Supplied data:
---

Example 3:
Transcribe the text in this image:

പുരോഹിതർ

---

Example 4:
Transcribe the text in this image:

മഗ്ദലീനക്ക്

What to produce: After reading through the records, retype all of them exactly.

Answer section:
---

Example 3:
Transcribe the text in this image:

പുരോഹിതർ

---

Example 4:
Transcribe the text in this image:

മഗ്ദലീനക്ക്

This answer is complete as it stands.